The first thing that nonius does when running is testing the clock. By default it uses the clock provided by std::chrono::high_resolution_clock. The runner estimates the resolution and the cost of using the clock and then prints out that estimate.

clock resolution: mean is 28.1296 ns (20480002 iterations)

After ascertaining the characteristics of the clock, the benchmarks are run in sequence. Each benchmark consists of taking a number of samples determined by the command-line flags (defaults to 100). Each of those samples consists of running the code being measured for a number of times that makes sure it takes enough time that the clock resolution does not affect the measurement. If you’re benchmarking code that takes significantly more than the clock resolution to run, it will probably run it once for each sample.
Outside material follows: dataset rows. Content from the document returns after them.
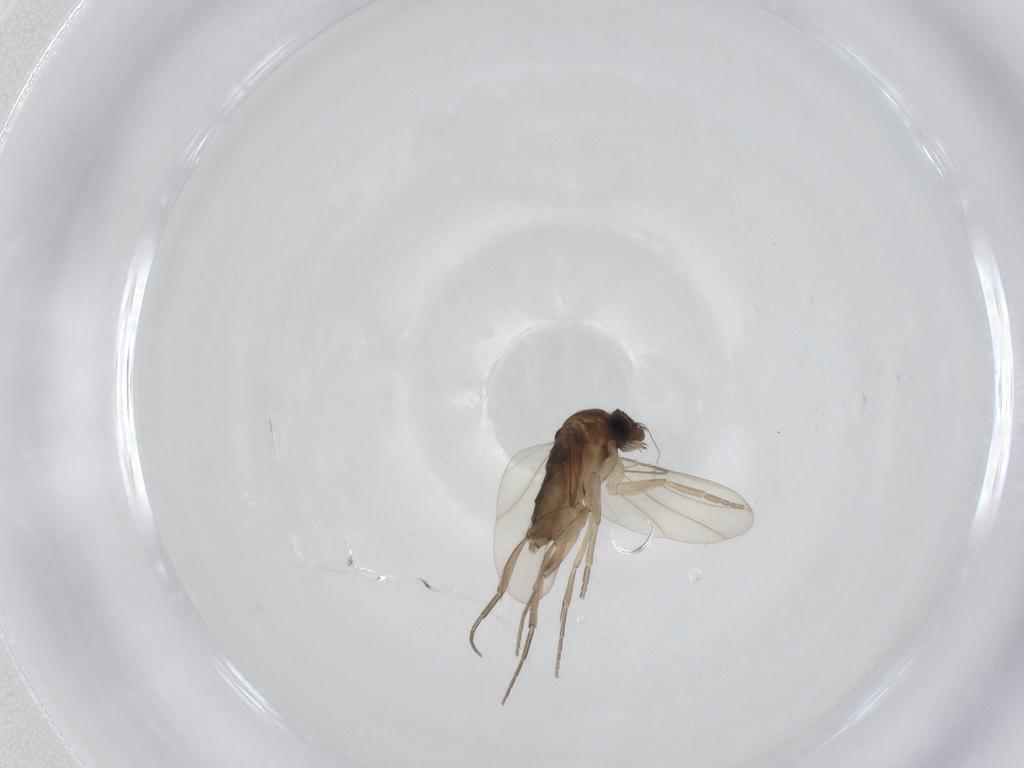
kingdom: Animalia
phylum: Arthropoda
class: Insecta
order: Diptera
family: Phoridae
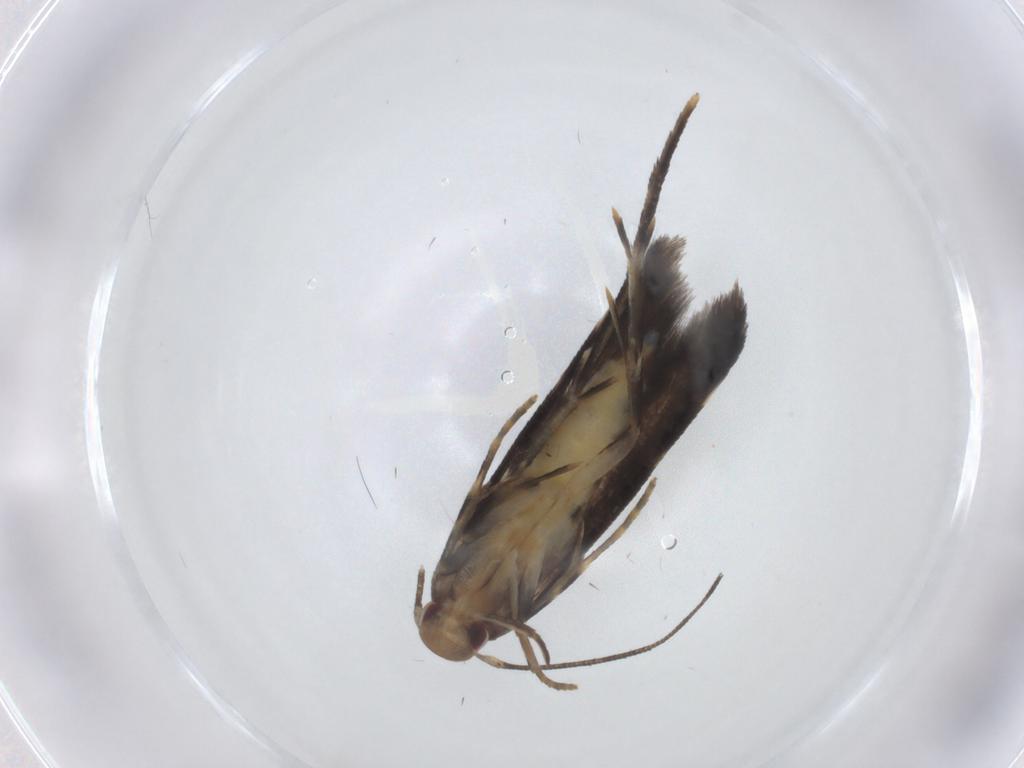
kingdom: Animalia
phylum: Arthropoda
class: Insecta
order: Lepidoptera
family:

However, if one run of that code is too fast, nonius will scale it by running the code more than once per sample. This obviously implies that your benchmarks should be completely repeatable. There is also the underlying assumption that the time it takes to run the code does not vary wildly.

benchmarking construct small
collecting 100 samples, 438 iterations each, in estimated 2.8032 ms

After the measurements are performed, a statistical bootstrapping is performed on the samples. The number of resamples for that bootstrapping is configurable but defaults to 100000. After the bootstrapping is done, the runner will print estimates for the mean and standard deviation. The estimates come with a lower bound and an upper bound, and the confidence interval (which is configurable but defaults to 95%).

mean: 41.3622 ns, lb 41.3479 ns, ub 41.4251 ns, ci 0.95
std dev: 0.130953 ns, lb 0.0209896 ns, ub 0.309054 ns, ci 0.95

After all that, the runner will tell you about any samples that are outliers and whether those might be important: if they affect the variance greatly, our measurements might not be very trustworthy. It could be that there is another factor affecting our measurements (say, some other application that was doing some heavy task at the same time), or maybe the code being measure varies wildly in performance. Nonius will provide the data; it’s up to you to make sense of it.

found 19 outliers among 100 samples (19%)
variance is unaffected by outliers

Outliers are classified as “low” or “high” depending on whether they are above or below the mean. They can be “mild” or “severe” if they are relatively far from the rest of the measurements. If you request verbose output the default reporter will give you outlier classification.

found 19 outliers among 100 samples (19%)
  2 (2%) low mild
  3 (3%) high mild
  14 (14%) high severe
variance introduced by outliers: 0.99%
variance is unaffected by outliers

Contributing

If you want to help with nonius development, please read the Contributor guide.

Licensing

Nonius is released under the CC0 license, which is essentially a public domain dedication with legalese to emulate the public domain as much as possible under jurisdictions that do not have such a concept. That means you can really do whatever you want with the code in nonius, because I waived as many of my rights on it as I am allowed.

However, currently nonius makes use of some code distributed under the MIT license. The html reporter uses the Plotly library for the interactive charts and the cpptemplate library for generating HTML from a template. If you want to use only the public domain code for whatever reason, you can disable the html reporter easily.

Trivia

A nonius is a device created in 1542 by the Portuguese inventor Pedro Nunes (Petrus Nonius in Latin) that improved the accuracy of the astrolabe. It was adapted in 1631 by the French mathematician Pierre Vernier to create the vernier scale.